## About this exercise
Starting with the line that has "قد تُعجبك هذه المشاركات" in the records below and stopping after the line that has "Mikrorisse entwickeln, was", output every line exactly and nothing else; skip pictures.

## Stored data entries
=======

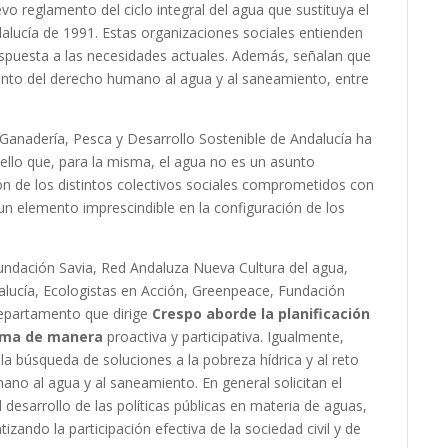
vo reglamento del ciclo integral del agua que sustituya el
alucía de 1991. Estas organizaciones sociales entienden
spuesta a las necesidades actuales. Además, señalan que
iento del derecho humano al agua y al saneamiento, entre
 Ganadería, Pesca y Desarrollo Sostenible de Andalucía ha
ello que, para la misma, el agua no es un asunto
ón de los distintos colectivos sociales comprometidos con
un elemento imprescindible en la configuración de los
undación Savia, Red Andaluza Nueva Cultura del agua,
ucía, Ecologistas en Acción, Greenpeace, Fundación
departamento que dirige
Crespo aborde la planificación
noma de manera
proactiva y participativa. Igualmente,
a búsqueda de soluciones a la pobreza hídrica y al reto
no al agua y al saneamiento. En general solicitan el
esarrollo de las políticas públicas en materia de aguas,
izando la participación efectiva de la sociedad civil y de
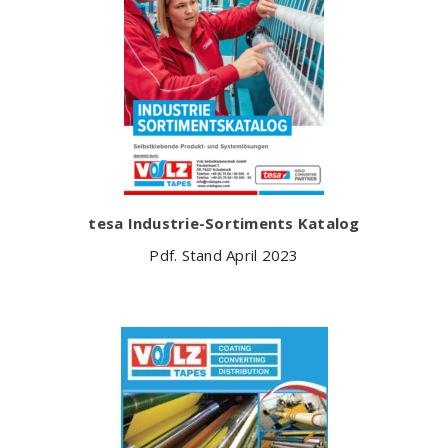
tesa Industrie-Sortiments Katalog
Pdf. Stand April 2023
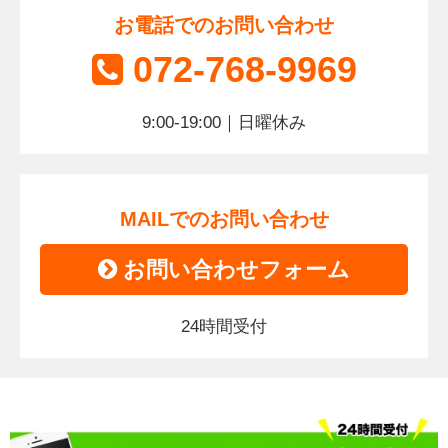
お電話でのお問い合わせ
072-768-9969
9:00-19:00｜日曜休み
MAILでのお問い合わせ
お問い合わせフォーム
24時間受付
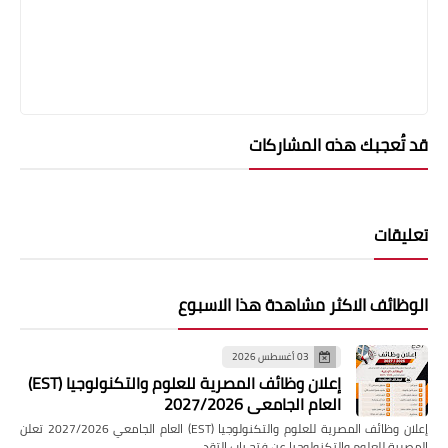
قد تُعجبك هذه المشاركات
تعليقات
الوظائف الاكثر مشاهدة هذا الاسبوع
03 أغسطس 2026
إعلان وظائف المصرية للعلوم والتكنولوجيا (EST)
العام الجامعي 2027/2026
إعلان وظائف المصرية للعلوم والتكنولوجيا (EST) العام الجامعي 2027/2026 تعلن
المصرية للعلوم والتكنولوجيا عن فتح باب التقد…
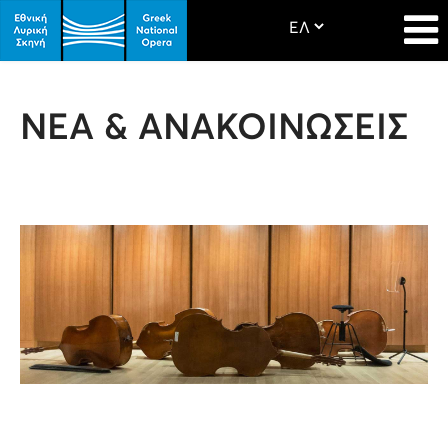
ΝΕΑ & ΑΝΑΚΟΙΝΩΣΕΙΣ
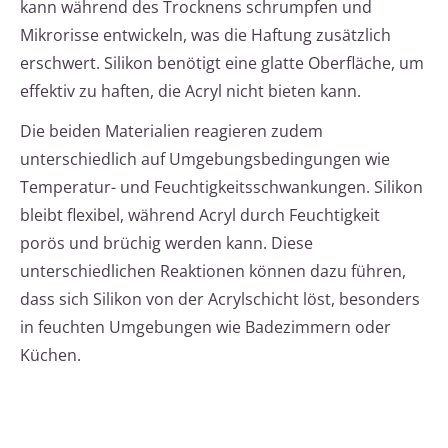
kann während des Trocknens schrumpfen und
Mikrorisse entwickeln, was die Haftung zusätzlich
erschwert. Silikon benötigt eine glatte Oberfläche, um
effektiv zu haften, die Acryl nicht bieten kann.
Die beiden Materialien reagieren zudem
unterschiedlich auf Umgebungsbedingungen wie
Temperatur- und Feuchtigkeitsschwankungen. Silikon
bleibt flexibel, während Acryl durch Feuchtigkeit
porös und brüchig werden kann. Diese
unterschiedlichen Reaktionen können dazu führen,
dass sich Silikon von der Acrylschicht löst, besonders
in feuchten Umgebungen wie Badezimmern oder
Küchen.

=======

## Solution for this task
قد تُعجبك هذه المشاركات
تعليقات
الوظائف الاكثر مشاهدة هذا الاسبوع
03 أغسطس 2026
إعلان وظائف المصرية للعلوم والتكنولوجيا (EST)
العام الجامعي 2027/2026
إعلان وظائف المصرية للعلوم والتكنولوجيا (EST) العام الجامعي 2027/2026 تعلن
المصرية للعلوم والتكنولوجيا عن فتح باب التقد…
ΝΕΑ & ΑΝΑΚΟΙΝΩΣΕΙΣ
kann während des Trocknens schrumpfen und
Mikrorisse entwickeln, was die Haftung zusätzlich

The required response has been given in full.